Second-order grey-scale texture analysis of pleural ultrasound images to differentiate acute respiratory distress syndrome and cardiogenic pulmonary edema
- PMID: 33313979
- PMCID: PMC8894303
- DOI: 10.1007/s10877-020-00629-1
Second-order grey-scale texture analysis of pleural ultrasound images to differentiate acute respiratory distress syndrome and cardiogenic pulmonary edema
Abstract
Discriminating acute respiratory distress syndrome (ARDS) from acute cardiogenic pulmonary edema (CPE) may be challenging in critically ill patients. Aim of this study was to investigate if gray-level co-occurrence matrix (GLCM) analysis of lung ultrasound (LUS) images can differentiate ARDS from CPE. The study population consisted of critically ill patients admitted to intensive care unit (ICU) with acute respiratory failure and submitted to LUS and extravascular lung water monitoring, and of a healthy control group (HCG). A digital analysis of pleural line and subpleural space, based on the GLCM with second order statistical texture analysis, was tested. We prospectively evaluated 47 subjects: 16 with a clinical diagnosis of CPE, 8 of ARDS, and 23 healthy subjects.

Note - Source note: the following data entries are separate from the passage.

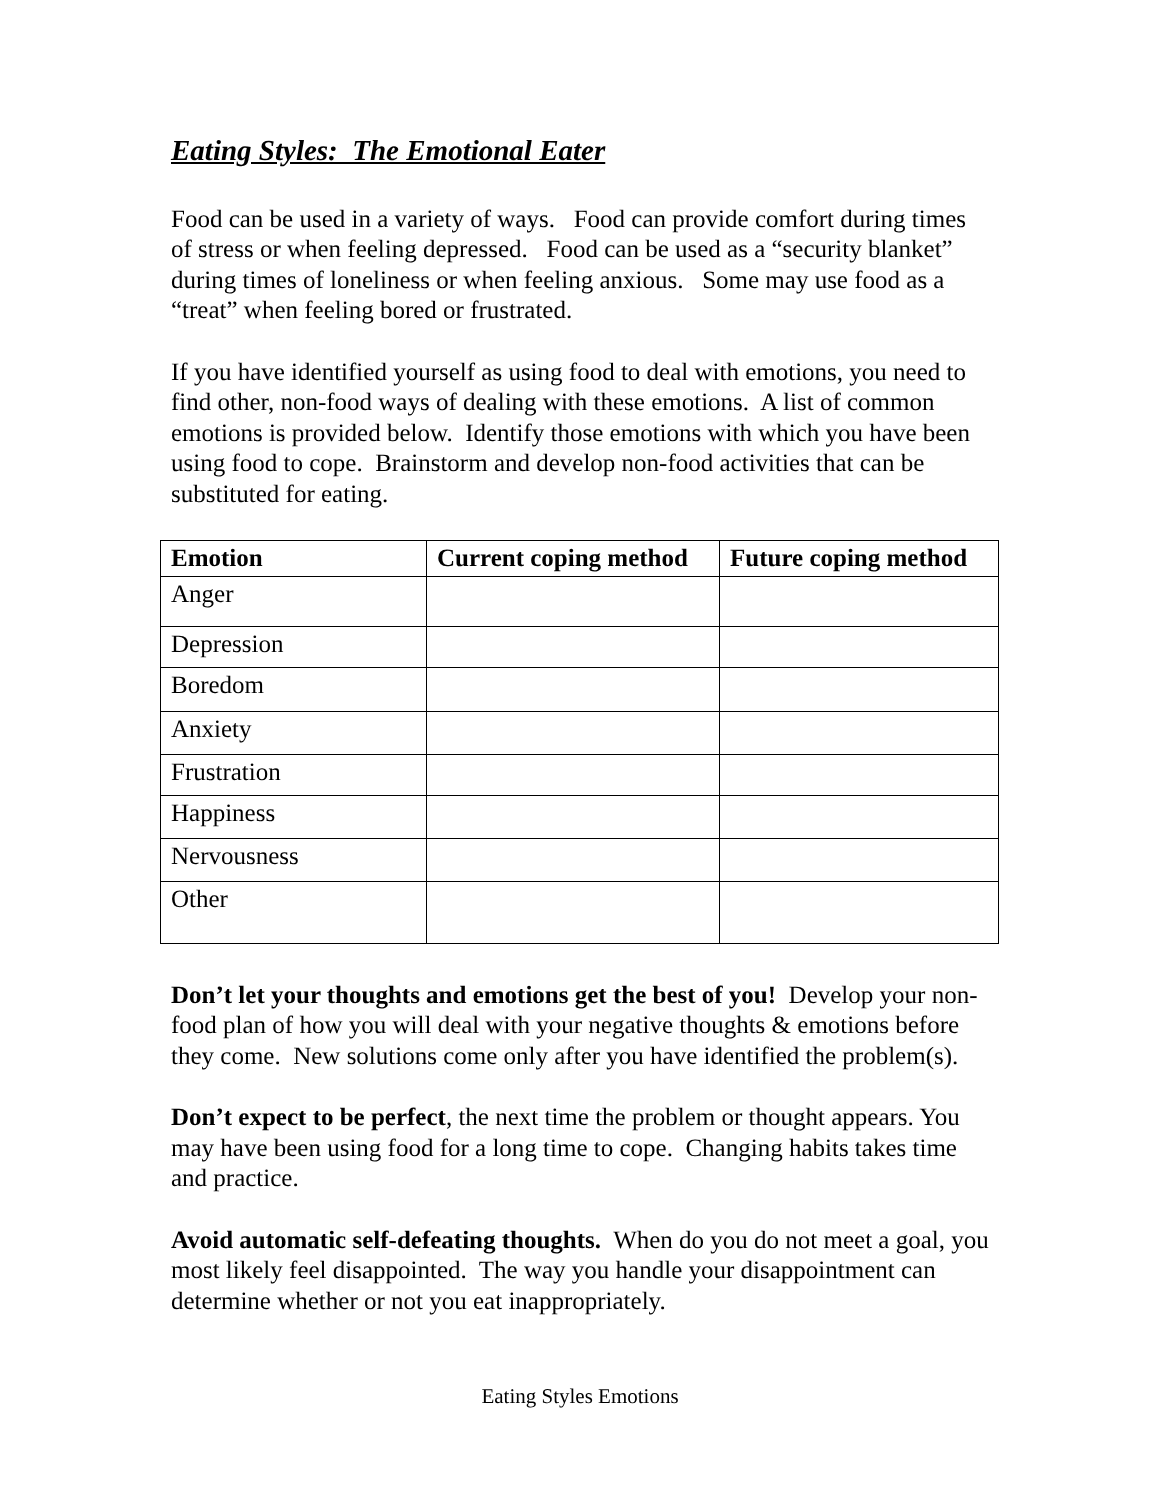Eating Styles: The Emotional Eater
Food can be used in a variety of ways. Food can provide comfort during times of stress or when feeling depressed. Food can be used as a “security blanket” during times of loneliness or when feeling anxious. Some may use food as a “treat” when feeling bored or frustrated.
If you have identified yourself as using food to deal with emotions, you need to find other, non-food ways of dealing with these emotions. A list of common emotions is provided below. Identify those emotions with which you have been using food to cope. Brainstorm and develop non-food activities that can be substituted for eating.
| Emotion | Current coping method | Future coping method |
| --- | --- | --- |
| Anger | | |
| Depression | | |
| Boredom | | |
| Anxiety | | |
| Frustration | | |
| Happiness | | |
| Nervousness | | |
| Other | | |
Don’t let your thoughts and emotions get the best of you! Develop your non-food plan of how you will deal with your negative thoughts & emotions before they come. New solutions come only after you have identified the problem(s).
Don’t expect to be perfect, the next time the problem or thought appears. You may have been using food for a long time to cope. Changing habits takes time and practice.
Avoid automatic self-defeating thoughts. When do you do not meet a goal, you most likely feel disappointed. The way you handle your disappointment can determine whether or not you eat inappropriately.
Eating Styles Emotions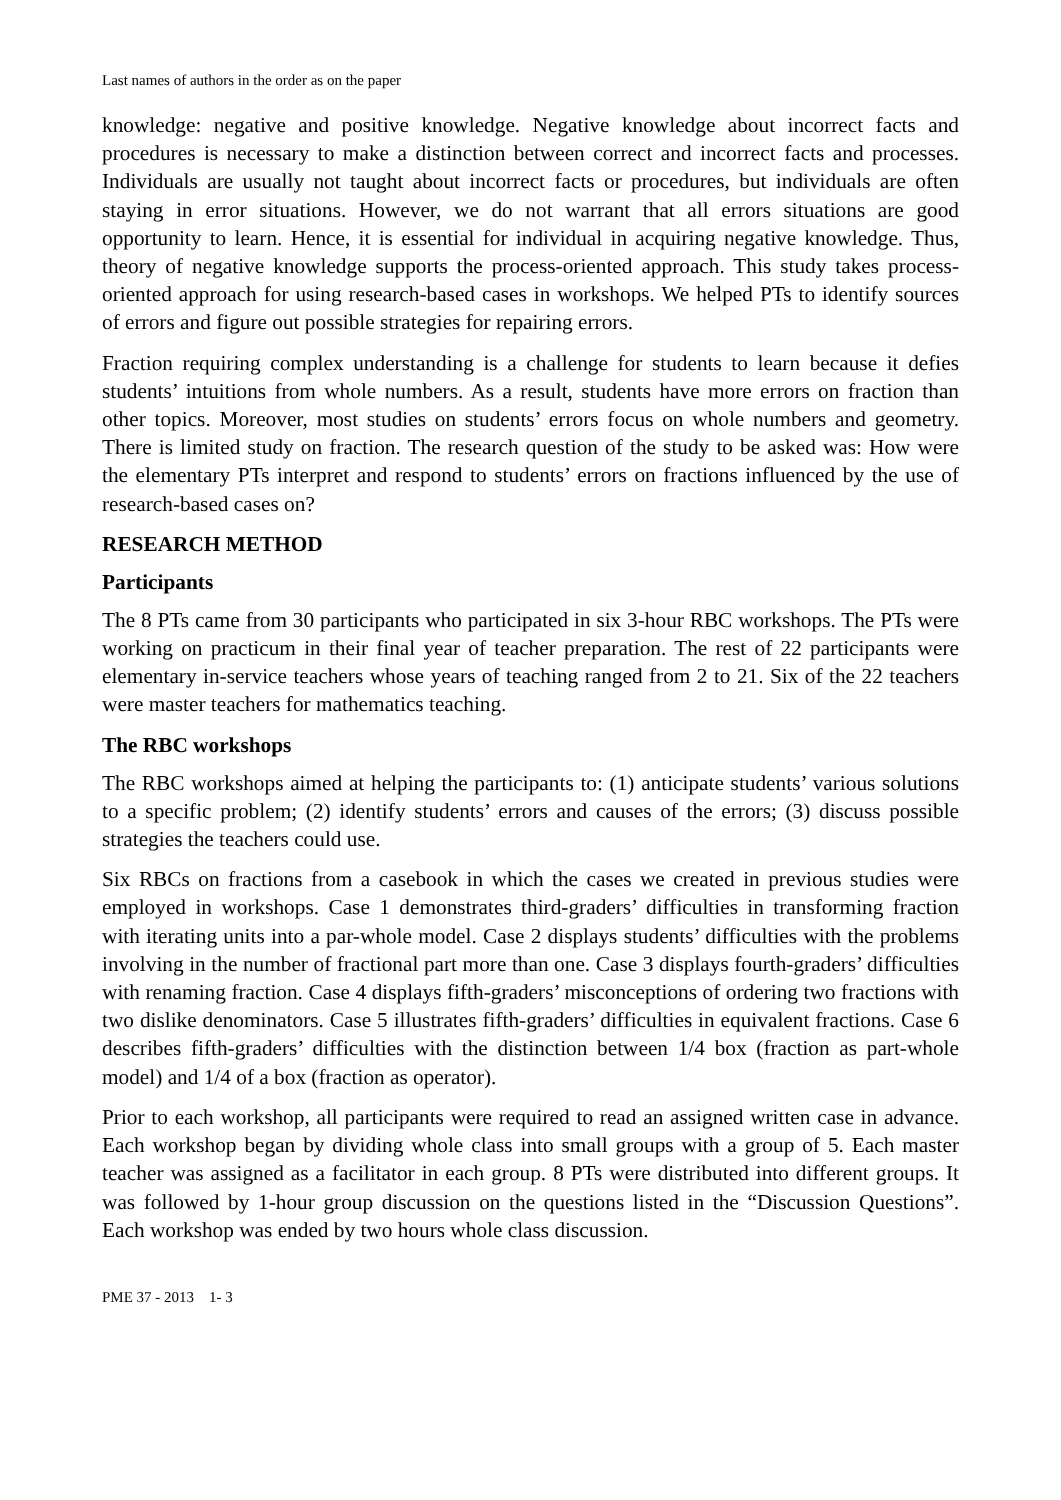Last names of authors in the order as on the paper
knowledge: negative and positive knowledge. Negative knowledge about incorrect facts and procedures is necessary to make a distinction between correct and incorrect facts and processes. Individuals are usually not taught about incorrect facts or procedures, but individuals are often staying in error situations. However, we do not warrant that all errors situations are good opportunity to learn. Hence, it is essential for individual in acquiring negative knowledge. Thus, theory of negative knowledge supports the process-oriented approach. This study takes process-oriented approach for using research-based cases in workshops. We helped PTs to identify sources of errors and figure out possible strategies for repairing errors.
Fraction requiring complex understanding is a challenge for students to learn because it defies students’ intuitions from whole numbers. As a result, students have more errors on fraction than other topics. Moreover, most studies on students’ errors focus on whole numbers and geometry. There is limited study on fraction. The research question of the study to be asked was: How were the elementary PTs interpret and respond to students’ errors on fractions influenced by the use of research-based cases on?
RESEARCH METHOD
Participants
The 8 PTs came from 30 participants who participated in six 3-hour RBC workshops. The PTs were working on practicum in their final year of teacher preparation. The rest of 22 participants were elementary in-service teachers whose years of teaching ranged from 2 to 21. Six of the 22 teachers were master teachers for mathematics teaching.
The RBC workshops
The RBC workshops aimed at helping the participants to: (1) anticipate students’ various solutions to a specific problem; (2) identify students’ errors and causes of the errors; (3) discuss possible strategies the teachers could use.
Six RBCs on fractions from a casebook in which the cases we created in previous studies were employed in workshops. Case 1 demonstrates third-graders’ difficulties in transforming fraction with iterating units into a par-whole model. Case 2 displays students’ difficulties with the problems involving in the number of fractional part more than one. Case 3 displays fourth-graders’ difficulties with renaming fraction. Case 4 displays fifth-graders’ misconceptions of ordering two fractions with two dislike denominators. Case 5 illustrates fifth-graders’ difficulties in equivalent fractions. Case 6 describes fifth-graders’ difficulties with the distinction between 1/4 box (fraction as part-whole model) and 1/4 of a box (fraction as operator).
Prior to each workshop, all participants were required to read an assigned written case in advance. Each workshop began by dividing whole class into small groups with a group of 5. Each master teacher was assigned as a facilitator in each group. 8 PTs were distributed into different groups. It was followed by 1-hour group discussion on the questions listed in the “Discussion Questions”. Each workshop was ended by two hours whole class discussion.
PME 37 - 2013 1- 3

By comparing ARDS and CPE patients' subgroups with HCG, the one-way ANOVA models found a statistical significance in 9 out of 11 GLCM textural features. Post-hoc pairwise comparisons found statistical significance within each matrix feature for ARDS vs. CPE and CPE vs. HCG (P ≤ 0.001 for all). For ARDS vs. HCG a statistical significance occurred only in two matrix features (correlation: P = 0.005; homogeneity: P = 0.048). The quantitative method proposed has shown high diagnostic accuracy in differentiating normal lung from ARDS or CPE, and good diagnostic accuracy in differentiating CPE and ARDS. Gray-level co-occurrence matrix analysis of LUS images has the potential to aid pulmonary edemas differential diagnosis.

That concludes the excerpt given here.